Pérez's solo rendition of pianist Thelonious Monk's "Ask Me Now" was one of the main highlights of the first set. He mixed elements of Monk's stride-influenced style of comping with harmonic concepts borrowed from 20th century classical music and modern jazz. It is especially unique when an artist interprets the work of a legend while still retaining their own expressive identity. Pérez played some ideas which Monk might have never played, but his interpretation always remained focused and never drifted far from the original melody.

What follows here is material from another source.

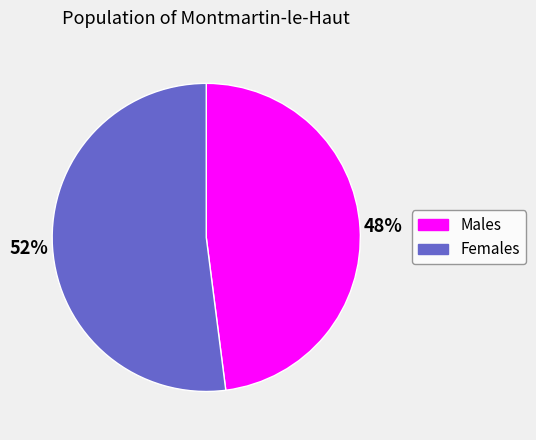

To the nearest percent, what is the average slice percentage?

50%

Garret, who has worked with these musicians before but rarely in such a context, is known for having vocabulary based in refined bebop with a touch of free jazz-inspired aggression. His influences seemed to range from Charlie Parker to Jackie McLean, improvising over dissonant modal vamps and modern jazz pieces more than straight-ahead jazz, but never seemed uncomfortable or caught off-guard. Garrett was an obvious choice in terms of musical chemistry, but his ability to adapt to the situation at hand showed a new side to his musicianship.

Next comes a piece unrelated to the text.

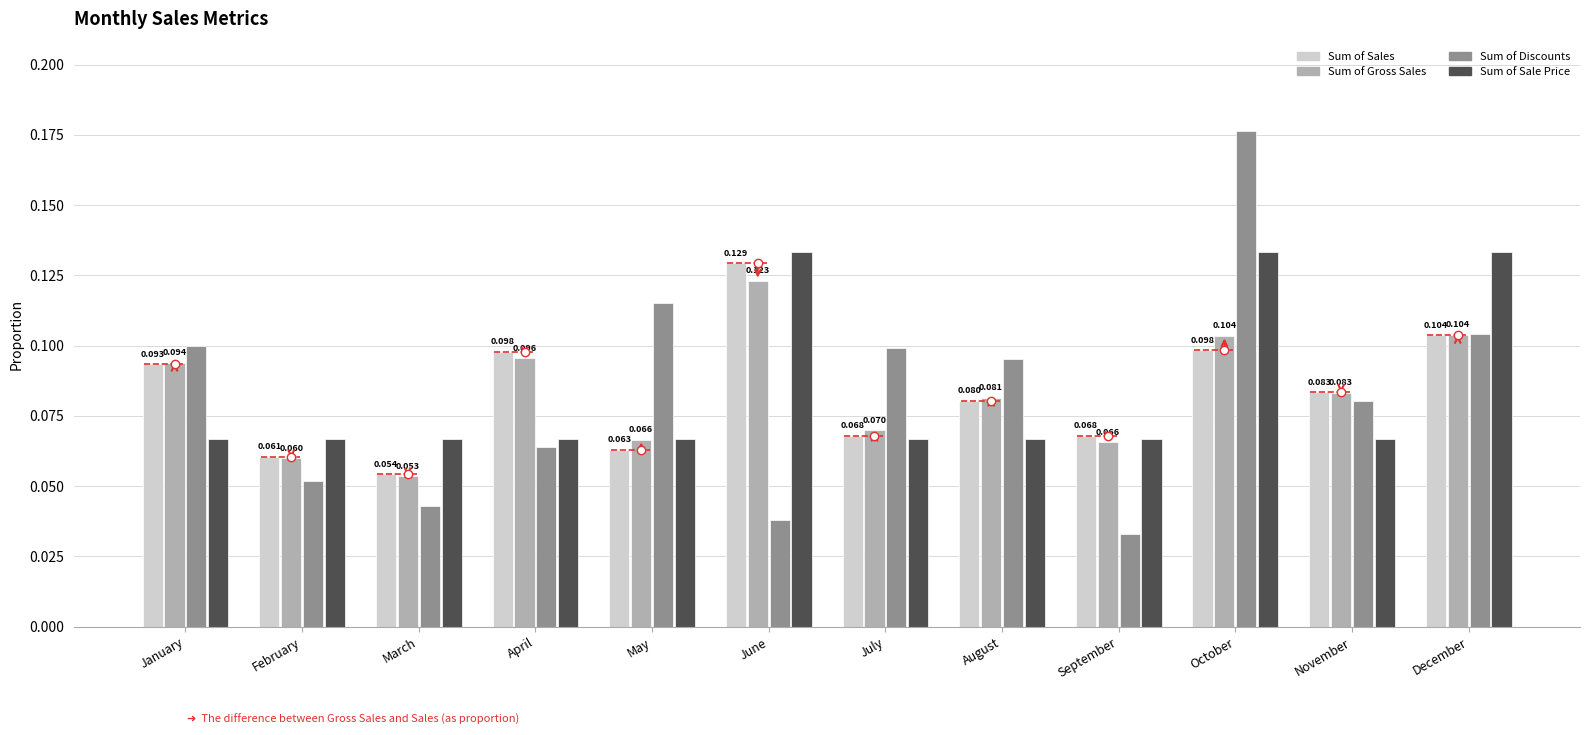

Which has a higher value, March or June?

June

This performance was preceded by a set from trumpeter Terrell Stafford's Quintet, and concluded the Kimmel Center's Jazz Up Close series.

Matt Davis's Aerial Photograph

Time

April 19, 2012

Aerial Photograph was a band which may have appeared to some to be more a classical chamber ensemble than a group based on original composition and improvisation. While the influence of classical music was certainly present, the band incorporated the freedom of jazz improvisation with several genres of music to create a unique sound, especially within the jazz genre. The group was comprised of a string quartet, wind section, upright bass, drums and guitar. Matt Davis, a New York-based guitarist and composer, has been writing pieces for the group for years. He composes each piece, writing parts for each individual instrument, and then arranges them for the group. Many songs have solo sections which incorporate violins just as often as saxophone or guitar, providing a unique blend of instruments not often heard performing together in any context.

The overall sound of the group, which performs regularly around Philadelphia and New York, possessed elements of Ravel and Debussy in its textural style, but the compositions were often far simpler and seemed inspired by several eclectic forms of music. Pieces like "Benediction," from the band's eponymous 2002 self-produced debut, were very short and based on simple repetitive motifs which layered and then intersected with each other to create a full palette of sound.

Davis' performance style was clearly influenced by modern jazz, but his vocabulary revealed a deeper study of jazz tradition sometimes missing in today's younger players, a unique quality that added a more soulful element. He also displayed a sound grasp of the blues on the closing piece, "City of Age," from Ways and Means (VanDolah Sounds, 2009) a simple song which closed with a slow vamp over which Davis improvised until the piece came to an end on its own.